(Stored data entries)
- Opening Delimiter -
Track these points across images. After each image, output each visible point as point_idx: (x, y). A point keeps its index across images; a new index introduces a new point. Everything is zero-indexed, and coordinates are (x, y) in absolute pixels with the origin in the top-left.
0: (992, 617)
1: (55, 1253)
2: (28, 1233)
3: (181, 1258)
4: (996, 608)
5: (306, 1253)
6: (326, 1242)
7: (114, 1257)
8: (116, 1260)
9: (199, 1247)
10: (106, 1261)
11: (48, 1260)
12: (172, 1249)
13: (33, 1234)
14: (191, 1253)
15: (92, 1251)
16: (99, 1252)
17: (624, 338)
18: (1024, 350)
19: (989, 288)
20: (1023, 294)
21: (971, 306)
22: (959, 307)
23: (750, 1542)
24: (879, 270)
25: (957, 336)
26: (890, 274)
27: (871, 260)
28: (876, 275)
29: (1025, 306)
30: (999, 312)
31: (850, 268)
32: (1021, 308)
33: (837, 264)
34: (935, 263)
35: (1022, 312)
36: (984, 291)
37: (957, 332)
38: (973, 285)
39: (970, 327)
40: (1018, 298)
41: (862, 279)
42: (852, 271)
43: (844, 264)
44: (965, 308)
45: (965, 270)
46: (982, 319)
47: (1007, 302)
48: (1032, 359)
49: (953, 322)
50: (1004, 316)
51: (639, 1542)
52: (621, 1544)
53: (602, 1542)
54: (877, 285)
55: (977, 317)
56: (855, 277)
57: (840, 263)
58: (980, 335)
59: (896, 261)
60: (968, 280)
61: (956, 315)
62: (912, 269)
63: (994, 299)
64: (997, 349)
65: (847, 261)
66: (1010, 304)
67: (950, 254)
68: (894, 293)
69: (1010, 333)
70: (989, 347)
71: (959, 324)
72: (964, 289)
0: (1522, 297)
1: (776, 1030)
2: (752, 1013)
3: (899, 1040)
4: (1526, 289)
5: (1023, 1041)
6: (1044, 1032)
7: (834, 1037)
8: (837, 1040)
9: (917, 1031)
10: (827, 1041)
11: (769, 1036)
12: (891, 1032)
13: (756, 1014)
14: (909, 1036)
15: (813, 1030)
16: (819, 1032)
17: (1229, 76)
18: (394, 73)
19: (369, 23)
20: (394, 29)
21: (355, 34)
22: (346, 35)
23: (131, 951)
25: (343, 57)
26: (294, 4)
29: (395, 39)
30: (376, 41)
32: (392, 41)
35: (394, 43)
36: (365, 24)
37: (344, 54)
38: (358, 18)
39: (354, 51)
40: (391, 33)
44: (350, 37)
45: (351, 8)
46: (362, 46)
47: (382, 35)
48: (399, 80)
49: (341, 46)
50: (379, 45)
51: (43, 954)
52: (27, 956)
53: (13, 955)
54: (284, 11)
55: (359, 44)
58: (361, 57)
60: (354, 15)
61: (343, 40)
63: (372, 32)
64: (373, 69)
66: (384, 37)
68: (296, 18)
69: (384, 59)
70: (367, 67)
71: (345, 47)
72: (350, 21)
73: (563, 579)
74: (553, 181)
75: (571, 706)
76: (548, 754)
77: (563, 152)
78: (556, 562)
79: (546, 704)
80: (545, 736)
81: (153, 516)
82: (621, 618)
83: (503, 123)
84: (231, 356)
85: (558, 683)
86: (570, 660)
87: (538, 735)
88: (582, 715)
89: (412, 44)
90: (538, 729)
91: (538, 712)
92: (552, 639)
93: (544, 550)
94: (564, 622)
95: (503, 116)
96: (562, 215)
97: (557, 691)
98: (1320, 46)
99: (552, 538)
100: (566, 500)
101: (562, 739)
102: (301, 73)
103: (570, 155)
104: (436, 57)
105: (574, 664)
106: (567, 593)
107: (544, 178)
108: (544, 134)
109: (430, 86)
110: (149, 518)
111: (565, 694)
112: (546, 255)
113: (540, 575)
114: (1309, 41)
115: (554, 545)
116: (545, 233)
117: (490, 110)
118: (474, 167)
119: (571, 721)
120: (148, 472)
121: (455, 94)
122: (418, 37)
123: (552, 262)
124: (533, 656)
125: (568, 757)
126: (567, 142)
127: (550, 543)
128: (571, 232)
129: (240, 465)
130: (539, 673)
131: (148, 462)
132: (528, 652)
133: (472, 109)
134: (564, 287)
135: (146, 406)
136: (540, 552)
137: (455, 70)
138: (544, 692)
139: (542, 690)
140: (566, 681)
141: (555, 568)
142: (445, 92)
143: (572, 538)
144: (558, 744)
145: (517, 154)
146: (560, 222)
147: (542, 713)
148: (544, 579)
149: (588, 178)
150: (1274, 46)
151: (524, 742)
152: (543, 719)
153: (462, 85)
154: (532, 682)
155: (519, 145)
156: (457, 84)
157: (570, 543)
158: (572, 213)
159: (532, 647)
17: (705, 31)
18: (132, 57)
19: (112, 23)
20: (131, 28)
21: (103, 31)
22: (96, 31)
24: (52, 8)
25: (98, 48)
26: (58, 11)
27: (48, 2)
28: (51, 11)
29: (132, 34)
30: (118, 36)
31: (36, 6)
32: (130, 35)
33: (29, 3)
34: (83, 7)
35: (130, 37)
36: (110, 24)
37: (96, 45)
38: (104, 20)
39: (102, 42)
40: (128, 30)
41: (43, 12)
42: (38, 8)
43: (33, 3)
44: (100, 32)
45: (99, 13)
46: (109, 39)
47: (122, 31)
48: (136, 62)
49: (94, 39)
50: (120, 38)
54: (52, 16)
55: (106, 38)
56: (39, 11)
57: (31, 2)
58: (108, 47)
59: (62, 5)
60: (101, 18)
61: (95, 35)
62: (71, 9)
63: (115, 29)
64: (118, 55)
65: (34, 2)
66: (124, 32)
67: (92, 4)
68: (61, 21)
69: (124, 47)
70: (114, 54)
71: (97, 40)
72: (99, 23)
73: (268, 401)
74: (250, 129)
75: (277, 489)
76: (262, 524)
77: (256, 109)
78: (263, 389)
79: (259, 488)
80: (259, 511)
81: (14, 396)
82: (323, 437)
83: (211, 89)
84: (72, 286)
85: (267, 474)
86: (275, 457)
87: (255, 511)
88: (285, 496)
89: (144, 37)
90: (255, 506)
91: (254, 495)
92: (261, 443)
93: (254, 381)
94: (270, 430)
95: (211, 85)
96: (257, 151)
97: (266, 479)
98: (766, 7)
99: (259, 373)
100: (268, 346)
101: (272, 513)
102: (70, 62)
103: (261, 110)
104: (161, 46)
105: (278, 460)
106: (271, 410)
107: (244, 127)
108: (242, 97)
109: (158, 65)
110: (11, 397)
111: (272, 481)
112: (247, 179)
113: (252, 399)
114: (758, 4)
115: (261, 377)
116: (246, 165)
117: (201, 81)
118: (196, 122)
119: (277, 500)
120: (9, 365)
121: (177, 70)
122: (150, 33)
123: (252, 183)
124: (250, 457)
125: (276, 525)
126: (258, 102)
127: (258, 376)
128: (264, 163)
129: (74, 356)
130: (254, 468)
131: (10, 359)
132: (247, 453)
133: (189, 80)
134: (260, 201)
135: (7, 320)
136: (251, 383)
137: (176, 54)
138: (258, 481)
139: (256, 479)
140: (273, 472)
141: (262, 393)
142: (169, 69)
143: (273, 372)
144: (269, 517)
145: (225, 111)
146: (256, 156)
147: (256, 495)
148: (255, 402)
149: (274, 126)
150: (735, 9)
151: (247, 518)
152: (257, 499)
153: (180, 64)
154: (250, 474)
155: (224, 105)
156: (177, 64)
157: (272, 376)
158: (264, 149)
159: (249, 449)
- Closing Delimiter -
→ **Problem requirements**:
All the lines above need to be retyped exactly, with nothing left out.

→ **The answer**:
Track these points across images. After each image, output each visible point as point_idx: (x, y). A point keeps its index across images; a new index introduces a new point. Everything is zero-indexed, and coordinates are (x, y) in absolute pixels with the origin in the top-left.
0: (992, 617)
1: (55, 1253)
2: (28, 1233)
3: (181, 1258)
4: (996, 608)
5: (306, 1253)
6: (326, 1242)
7: (114, 1257)
8: (116, 1260)
9: (199, 1247)
10: (106, 1261)
11: (48, 1260)
12: (172, 1249)
13: (33, 1234)
14: (191, 1253)
15: (92, 1251)
16: (99, 1252)
17: (624, 338)
18: (1024, 350)
19: (989, 288)
20: (1023, 294)
21: (971, 306)
22: (959, 307)
23: (750, 1542)
24: (879, 270)
25: (957, 336)
26: (890, 274)
27: (871, 260)
28: (876, 275)
29: (1025, 306)
30: (999, 312)
31: (850, 268)
32: (1021, 308)
33: (837, 264)
34: (935, 263)
35: (1022, 312)
36: (984, 291)
37: (957, 332)
38: (973, 285)
39: (970, 327)
40: (1018, 298)
41: (862, 279)
42: (852, 271)
43: (844, 264)
44: (965, 308)
45: (965, 270)
46: (982, 319)
47: (1007, 302)
48: (1032, 359)
49: (953, 322)
50: (1004, 316)
51: (639, 1542)
52: (621, 1544)
53: (602, 1542)
54: (877, 285)
55: (977, 317)
56: (855, 277)
57: (840, 263)
58: (980, 335)
59: (896, 261)
60: (968, 280)
61: (956, 315)
62: (912, 269)
63: (994, 299)
64: (997, 349)
65: (847, 261)
66: (1010, 304)
67: (950, 254)
68: (894, 293)
69: (1010, 333)
70: (989, 347)
71: (959, 324)
72: (964, 289)
0: (1522, 297)
1: (776, 1030)
2: (752, 1013)
3: (899, 1040)
4: (1526, 289)
5: (1023, 1041)
6: (1044, 1032)
7: (834, 1037)
8: (837, 1040)
9: (917, 1031)
10: (827, 1041)
11: (769, 1036)
12: (891, 1032)
13: (756, 1014)
14: (909, 1036)
15: (813, 1030)
16: (819, 1032)
17: (1229, 76)
18: (394, 73)
19: (369, 23)
20: (394, 29)
21: (355, 34)
22: (346, 35)
23: (131, 951)
25: (343, 57)
26: (294, 4)
29: (395, 39)
30: (376, 41)
32: (392, 41)
35: (394, 43)
36: (365, 24)
37: (344, 54)
38: (358, 18)
39: (354, 51)
40: (391, 33)
44: (350, 37)
45: (351, 8)
46: (362, 46)
47: (382, 35)
48: (399, 80)
49: (341, 46)
50: (379, 45)
51: (43, 954)
52: (27, 956)
53: (13, 955)
54: (284, 11)
55: (359, 44)
58: (361, 57)
60: (354, 15)
61: (343, 40)
63: (372, 32)
64: (373, 69)
66: (384, 37)
68: (296, 18)
69: (384, 59)
70: (367, 67)
71: (345, 47)
72: (350, 21)
73: (563, 579)
74: (553, 181)
75: (571, 706)
76: (548, 754)
77: (563, 152)
78: (556, 562)
79: (546, 704)
80: (545, 736)
81: (153, 516)
82: (621, 618)
83: (503, 123)
84: (231, 356)
85: (558, 683)
86: (570, 660)
87: (538, 735)
88: (582, 715)
89: (412, 44)
90: (538, 729)
91: (538, 712)
92: (552, 639)
93: (544, 550)
94: (564, 622)
95: (503, 116)
96: (562, 215)
97: (557, 691)
98: (1320, 46)
99: (552, 538)
100: (566, 500)
101: (562, 739)
102: (301, 73)
103: (570, 155)
104: (436, 57)
105: (574, 664)
106: (567, 593)
107: (544, 178)
108: (544, 134)
109: (430, 86)
110: (149, 518)
111: (565, 694)
112: (546, 255)
113: (540, 575)
114: (1309, 41)
115: (554, 545)
116: (545, 233)
117: (490, 110)
118: (474, 167)
119: (571, 721)
120: (148, 472)
121: (455, 94)
122: (418, 37)
123: (552, 262)
124: (533, 656)
125: (568, 757)
126: (567, 142)
127: (550, 543)
128: (571, 232)
129: (240, 465)
130: (539, 673)
131: (148, 462)
132: (528, 652)
133: (472, 109)
134: (564, 287)
135: (146, 406)
136: (540, 552)
137: (455, 70)
138: (544, 692)
139: (542, 690)
140: (566, 681)
141: (555, 568)
142: (445, 92)
143: (572, 538)
144: (558, 744)
145: (517, 154)
146: (560, 222)
147: (542, 713)
148: (544, 579)
149: (588, 178)
150: (1274, 46)
151: (524, 742)
152: (543, 719)
153: (462, 85)
154: (532, 682)
155: (519, 145)
156: (457, 84)
157: (570, 543)
158: (572, 213)
159: (532, 647)
17: (705, 31)
18: (132, 57)
19: (112, 23)
20: (131, 28)
21: (103, 31)
22: (96, 31)
24: (52, 8)
25: (98, 48)
26: (58, 11)
27: (48, 2)
28: (51, 11)
29: (132, 34)
30: (118, 36)
31: (36, 6)
32: (130, 35)
33: (29, 3)
34: (83, 7)
35: (130, 37)
36: (110, 24)
37: (96, 45)
38: (104, 20)
39: (102, 42)
40: (128, 30)
41: (43, 12)
42: (38, 8)
43: (33, 3)
44: (100, 32)
45: (99, 13)
46: (109, 39)
47: (122, 31)
48: (136, 62)
49: (94, 39)
50: (120, 38)
54: (52, 16)
55: (106, 38)
56: (39, 11)
57: (31, 2)
58: (108, 47)
59: (62, 5)
60: (101, 18)
61: (95, 35)
62: (71, 9)
63: (115, 29)
64: (118, 55)
65: (34, 2)
66: (124, 32)
67: (92, 4)
68: (61, 21)
69: (124, 47)
70: (114, 54)
71: (97, 40)
72: (99, 23)
73: (268, 401)
74: (250, 129)
75: (277, 489)
76: (262, 524)
77: (256, 109)
78: (263, 389)
79: (259, 488)
80: (259, 511)
81: (14, 396)
82: (323, 437)
83: (211, 89)
84: (72, 286)
85: (267, 474)
86: (275, 457)
87: (255, 511)
88: (285, 496)
89: (144, 37)
90: (255, 506)
91: (254, 495)
92: (261, 443)
93: (254, 381)
94: (270, 430)
95: (211, 85)
96: (257, 151)
97: (266, 479)
98: (766, 7)
99: (259, 373)
100: (268, 346)
101: (272, 513)
102: (70, 62)
103: (261, 110)
104: (161, 46)
105: (278, 460)
106: (271, 410)
107: (244, 127)
108: (242, 97)
109: (158, 65)
110: (11, 397)
111: (272, 481)
112: (247, 179)
113: (252, 399)
114: (758, 4)
115: (261, 377)
116: (246, 165)
117: (201, 81)
118: (196, 122)
119: (277, 500)
120: (9, 365)
121: (177, 70)
122: (150, 33)
123: (252, 183)
124: (250, 457)
125: (276, 525)
126: (258, 102)
127: (258, 376)
128: (264, 163)
129: (74, 356)
130: (254, 468)
131: (10, 359)
132: (247, 453)
133: (189, 80)
134: (260, 201)
135: (7, 320)
136: (251, 383)
137: (176, 54)
138: (258, 481)
139: (256, 479)
140: (273, 472)
141: (262, 393)
142: (169, 69)
143: (273, 372)
144: (269, 517)
145: (225, 111)
146: (256, 156)
147: (256, 495)
148: (255, 402)
149: (274, 126)
150: (735, 9)
151: (247, 518)
152: (257, 499)
153: (180, 64)
154: (250, 474)
155: (224, 105)
156: (177, 64)
157: (272, 376)
158: (264, 149)
159: (249, 449)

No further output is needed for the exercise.